Eventually, as we all know, the Liberals will have another crack. They'll come up with another scheme to undermine or weaken or sell off parts of Medicare. In stark contrast, in his budget reply speech the Leader of the Opposition announced the first of Labor's new investments in Medicare—a significant investment in MRIs. Unlike other diagnostic imaging services, MRI scans only attract a Medicare rebate if they are performed on an eligible machine. The licence system worked relatively well until 2013, given that the last Labor government granted 238 licences. Unfortunately, the current government has neglected MRIs, granting only four MRI licences in almost five years in office. Labor established Medicare. Labor will always defend Medicare. Labor will properly fund health care for all Australians.

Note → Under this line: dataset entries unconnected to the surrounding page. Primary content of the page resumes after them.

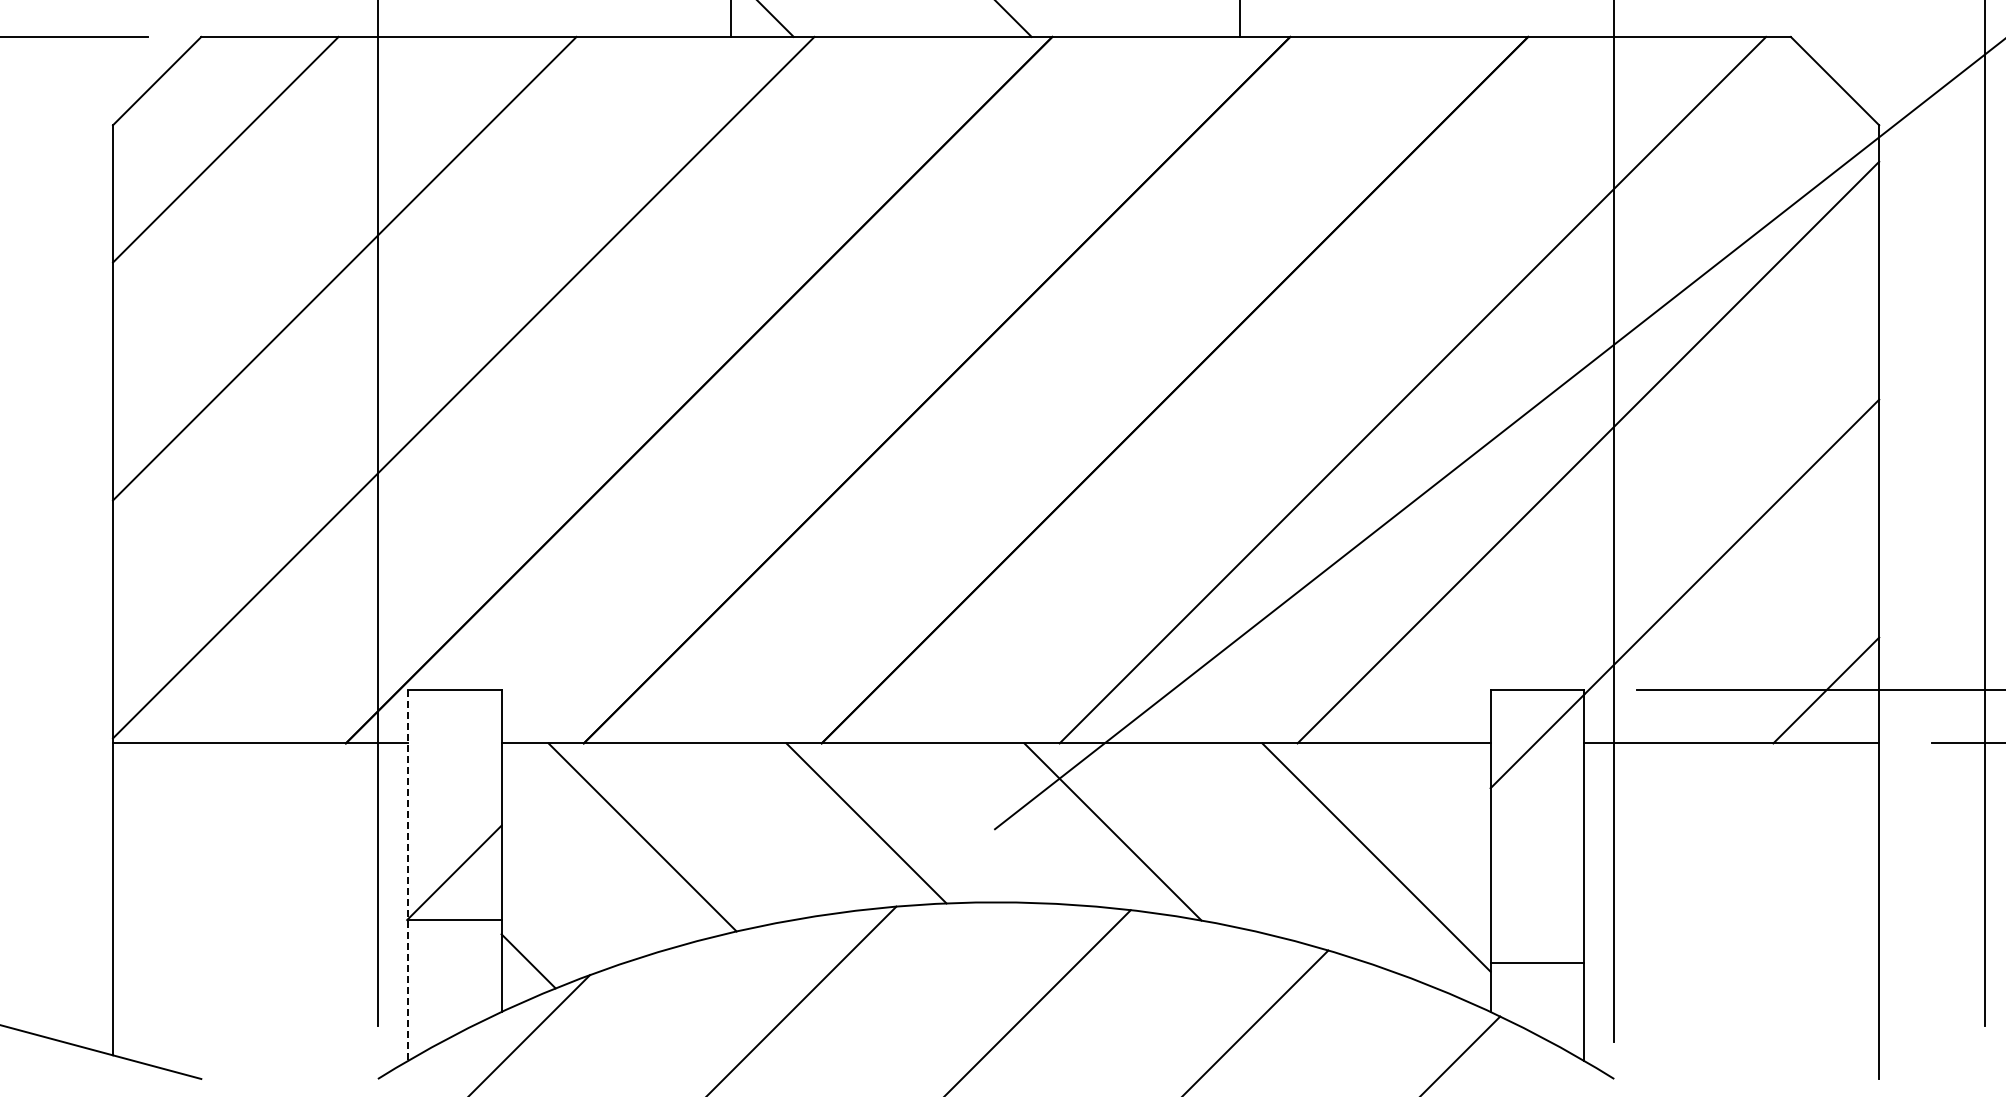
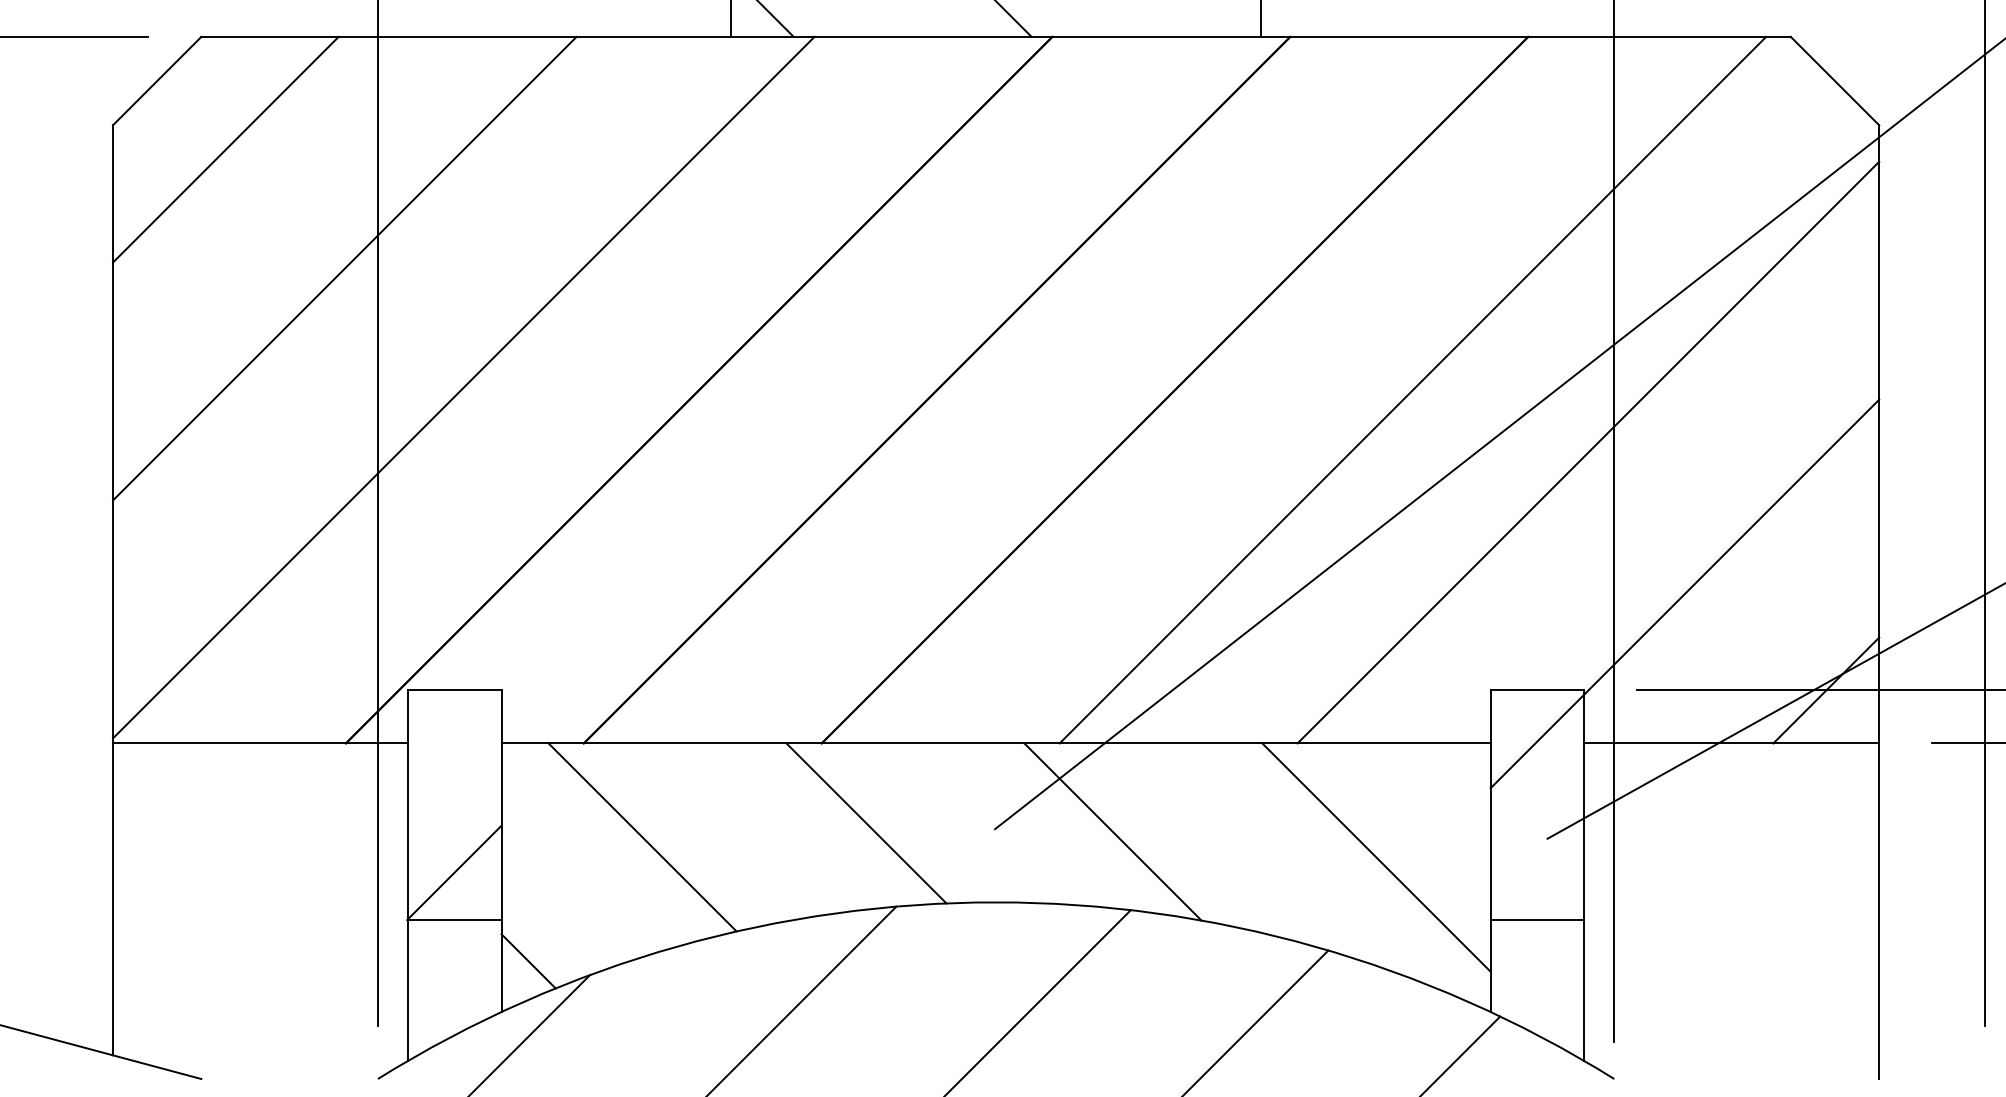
line at (1240, 19) position: (1240, 19) -> (1261, 19)
line at (1774, 711): none -> present
line at (407, 876): dashed -> solid
line at (1537, 963) position: (1537, 963) -> (1537, 920)
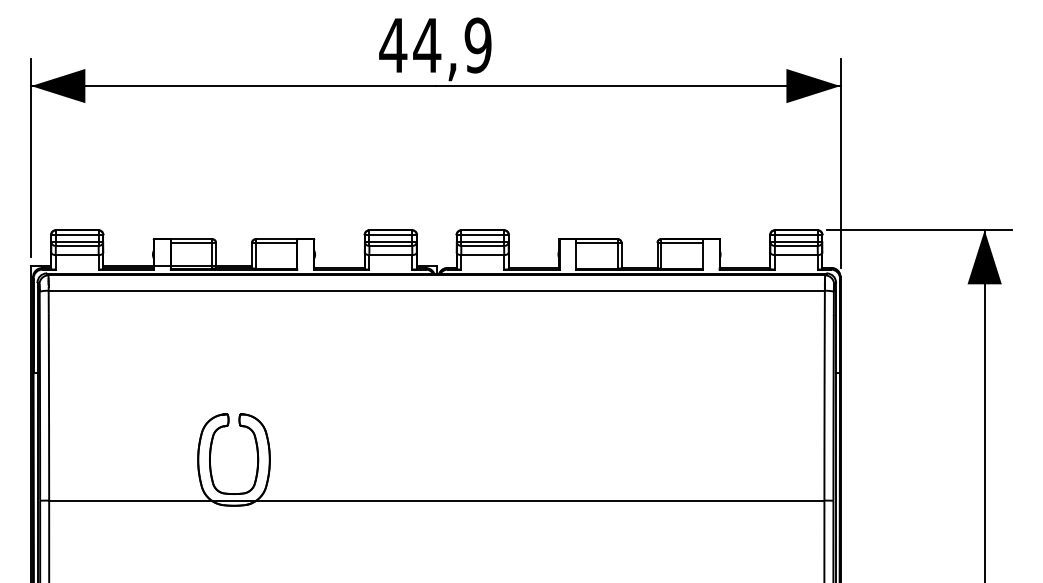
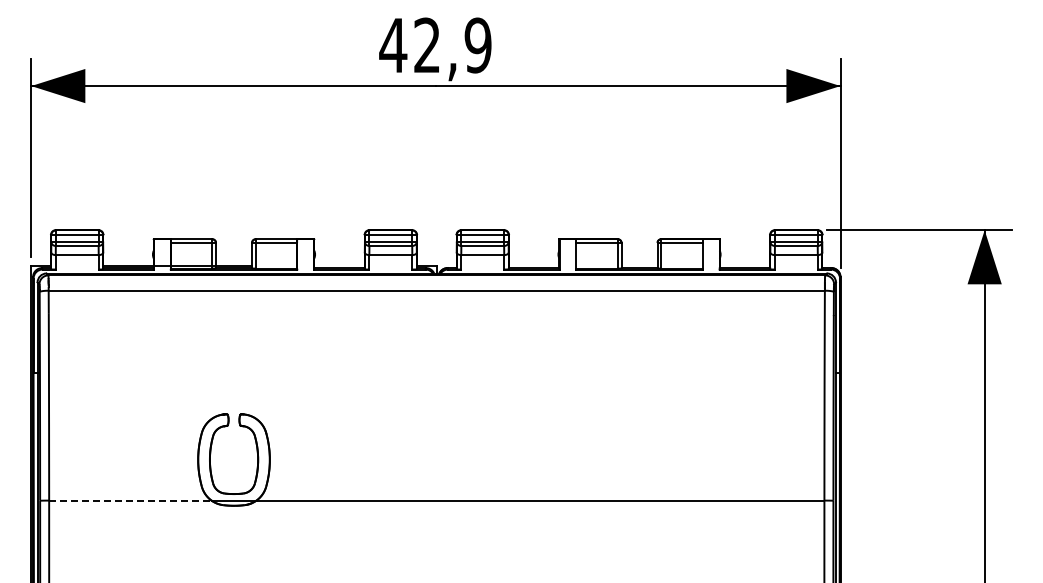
text at (427, 44): 44,9 -> 42,9
line at (130, 500): solid -> dashed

I will conclude by again going back to my community and to the hospital that I worked in, in Wyong, on the New South Wales Central Coast. In communities like mine, where there are pockets of extreme disadvantage, people need to know that they can trust and rely on being able to access healthcare services. In my work, particularly in mental health and working in inpatient units in public hospitals, I have seen the most vulnerable people in our community, people whose circumstances are such that they are unable to care for themselves. These are the people that we need to protect. These are the people that we need to support. Undermining Medicare sends a strong signal to these people that the government doesn't care and thinks that these people don't matter. And this is a real risk. People need to feel secure. People need to know that they will be able to see their GP. They need to know that they will be able to go to their psychiatrist and be able to afford it. They need to know they will be able to get their prescription filled and get other treatments that they need. This is something that really matters; it matters to all Australians. As a pharmacist and a mental healthcare worker, and as someone who is new to this House, I feel that we really need to make sure that Medicare is always properly funded, and Labor will always do that.